Как плод недоделок и недомолвок, появились на сцену «кризисы». Ни о каких кризисах в старые годы не слыхивали, а тут вдруг повалило со всех сторон. То хлебный кризис, то фабричный, то промышленный, то железнодорожный, наконец денежный, торговый, сахарный, нефтяной, даже пшеничный. Не говоря уж о кризисе совести, который, по-видимому, никому жить не мешает. И, очевидно, этот новый бич — не выдумка так называемых отрицателей и потрясателей, а самая несомненная правда, потому что сами оракулы современности (они же изрыгатели проклятий) только о кризисах и говорят. Все, без различия партий, на этой почве сошлись; все в один голос вопиют: кризисы! еще кризисы! нет отбою от кризисов! И не только вопиют, но даже во все зараженные места пальцем тычут (вот, дескать, где, и вот, и вот!), а исцеления все-таки преподать не умеют.

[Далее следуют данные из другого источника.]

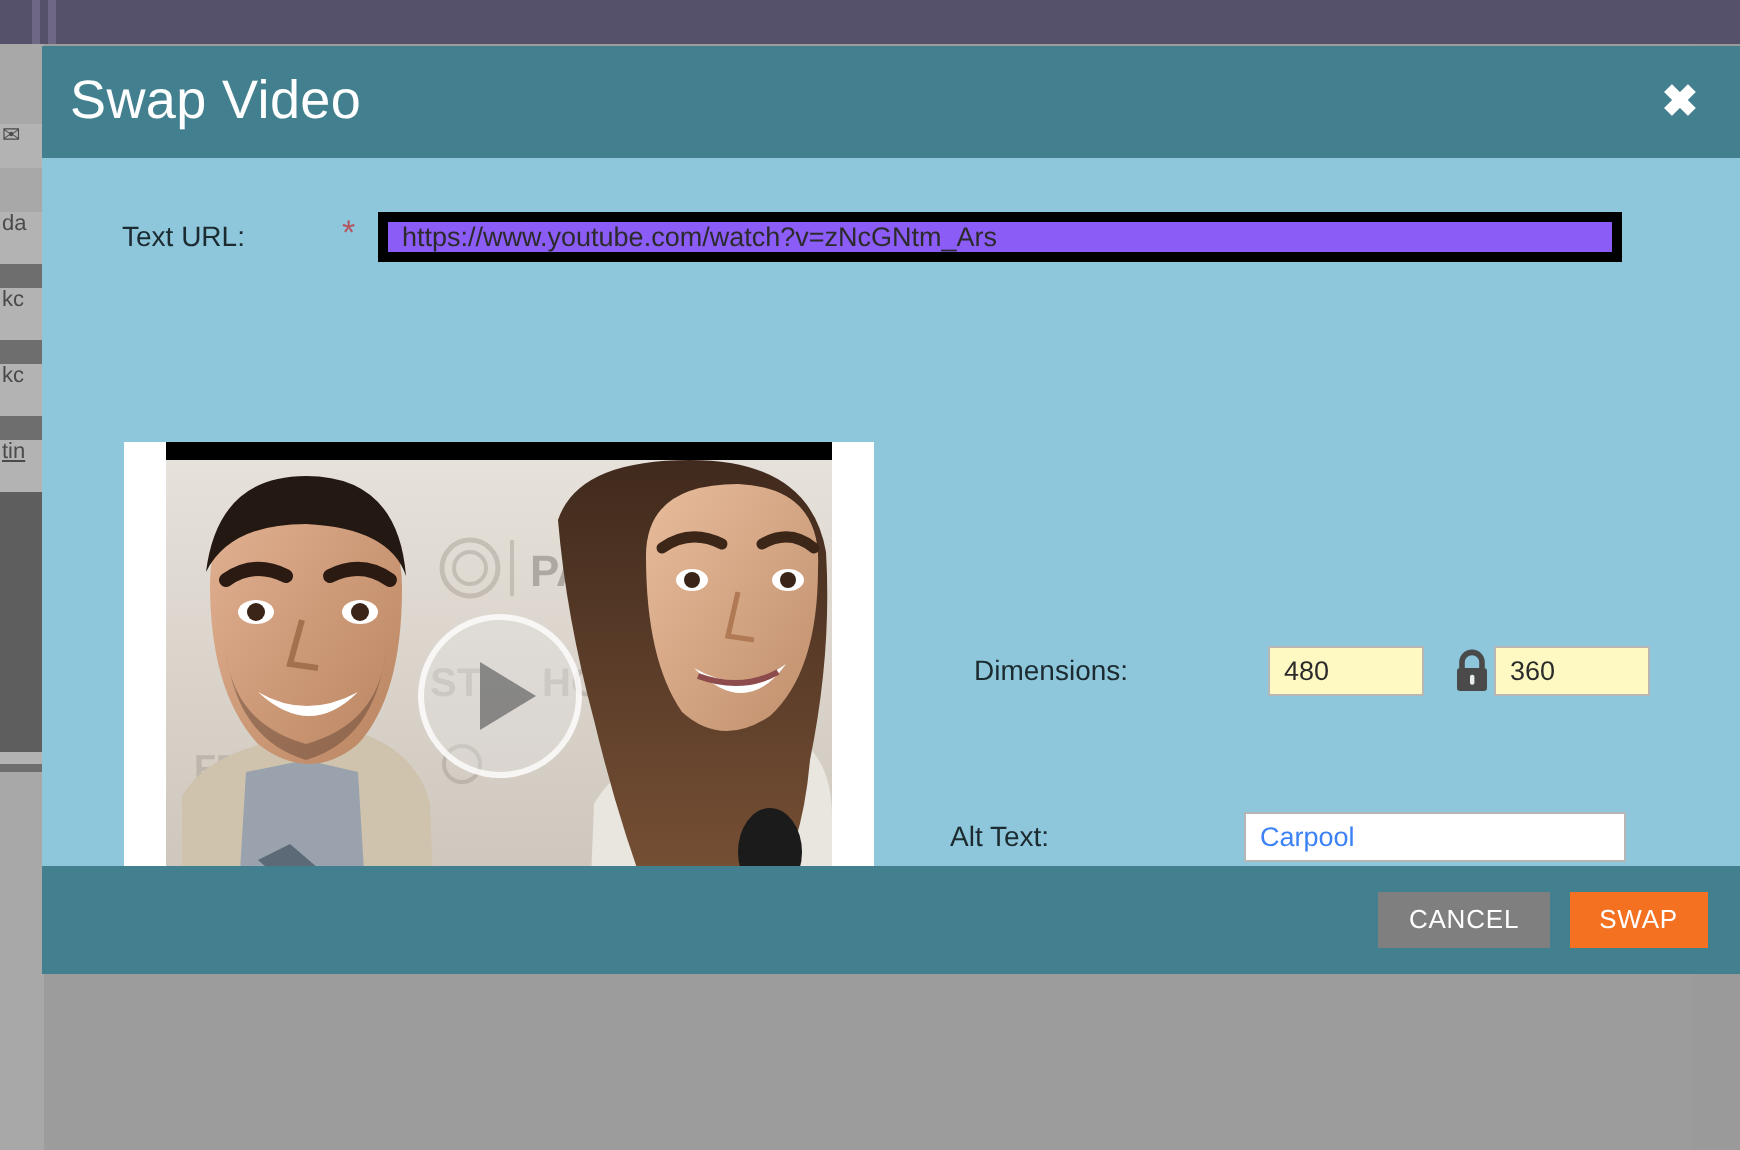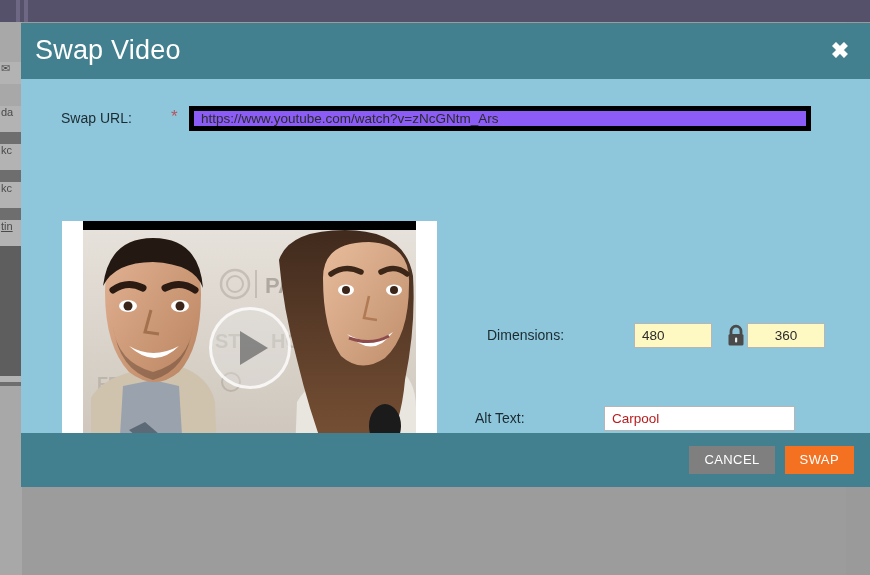"Swap URL:" span.url-label { text: Swap -> Text }
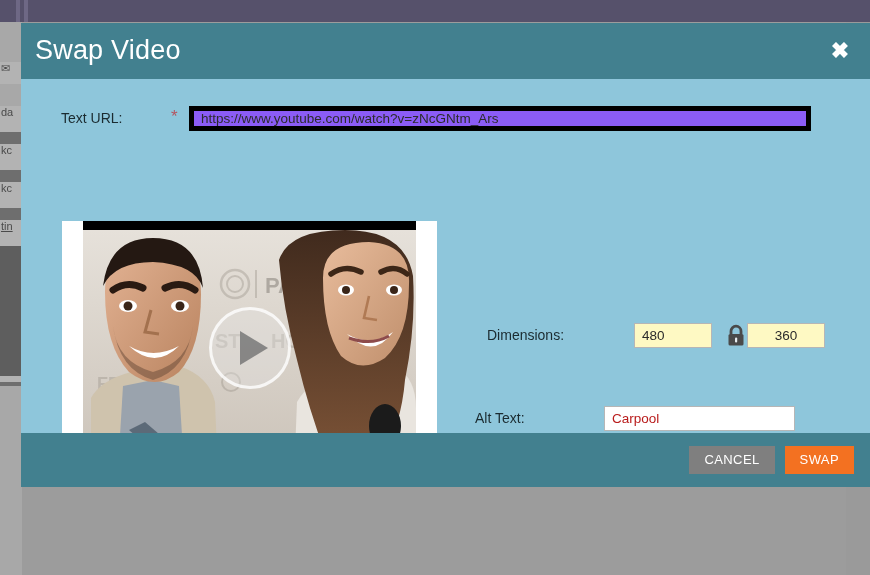"360" .dim-h { text-align: center -> none }
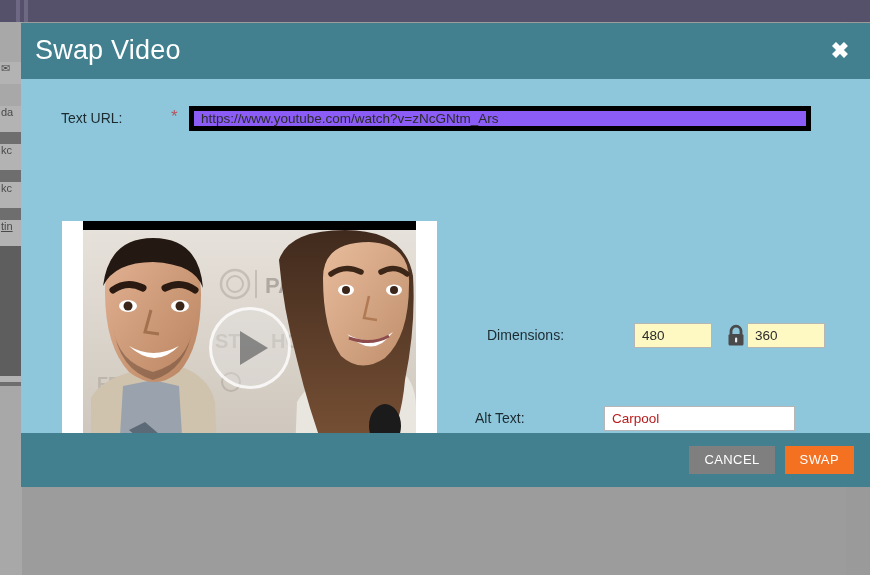"Carpool" .alt-input { color: #b91c1c -> #3b82f6; left: 583px -> 601px }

Это напоминает мне провинциалку-барыню, которую я в старые годы знавал и которая тоже беспрерывно страдала кризисами. Все доктора, к кому она ни обращалась, в один голос говорили: «Это, сударыня, кризис!» — но затем все же, получив трехрублевку за визит, считали свою задачу выполненною. Да и что другое могли сказать убогие провинциальные эмпирики, коль скоро и сами они (дело происходило в сороковых годах в одной из самых глухих провинций) никаких «средствиц», кроме гофманских капель, бобковой мази да липового цвета, не знали.
— У кого же вы теперь лечитесь, Любовь Ивановна? — спросил я однажды, застав ее удрученною каким-то совсем новым кризисом.
— Да что, голубчик, все перепробовала: и лекарей, и знахарей, и колдунов — нет мне облегченья! Теперь… оборотень лечит!
— Как оборотень?
— Какие бывают оборотни! ни то человек, ни то хавронья. Наговорили мне об нем с три короба; сказывали, будто бы дух от него здоровый… Да вряд ли. Чавкает… ну, роется… воняет… это так! А чтобы он настоящим манером облегчить мог — не верю!
Хорошо, что впоследствии природа Любови Ивановны взяла свое, и добрая женщина освободилась-таки от угнетавших ее кризисов; но скажите по совести, до какой безнадежности она должна была дойти, чтобы доверить свою жизнь… оборотню!
Но — чтов всего знаменательнее — указывая на кризисы, люди всех партий непременно приплетают к ним реформы. Все в одно слово утверждают, что именно в реформах и заключается весь секрет. Только одни прибавляют: «недореформили!» — а другие: «перереформили!»
Я не буду останавливаться на людях первой разновидности. Голоса их имеют столь же мало значения в общем политиканствующем концерте, как и воркотня того «слуги», который на театральной сцене при поднятии занавеса метет комнату (ворчит, а все-таки метет) и с негодованием сообщает, что уж двенадцатый час в исходе, а господа все еще почивают… И вдруг справа: «Иван! одеваться!» — слева: «Иван! чаю!» — из глубины: «Иван! принесли ли афиши?» И мчится Иван как угорелый, не только позабыв о недавней воркотне, но весь, с верхнего конца до нижнего, проникнутый одною мыслью: чтов, ежели эту воркотню подслушал барин и ударит его за нее по затылку?!